--- Data to process Enclosed Below ---
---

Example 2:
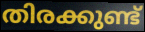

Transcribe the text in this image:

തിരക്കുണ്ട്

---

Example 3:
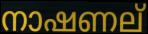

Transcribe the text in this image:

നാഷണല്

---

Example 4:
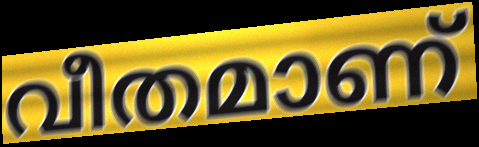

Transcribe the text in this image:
--- End of Enclosed Data to process ---
▶ [Exercise description]
Reproduce the lines above exactly, image-free.

▶ [Worked solution]
---

Example 2:

Transcribe the text in this image:

തിരക്കുണ്ട്

---

Example 3:

Transcribe the text in this image:

നാഷണല്

---

Example 4:

Transcribe the text in this image:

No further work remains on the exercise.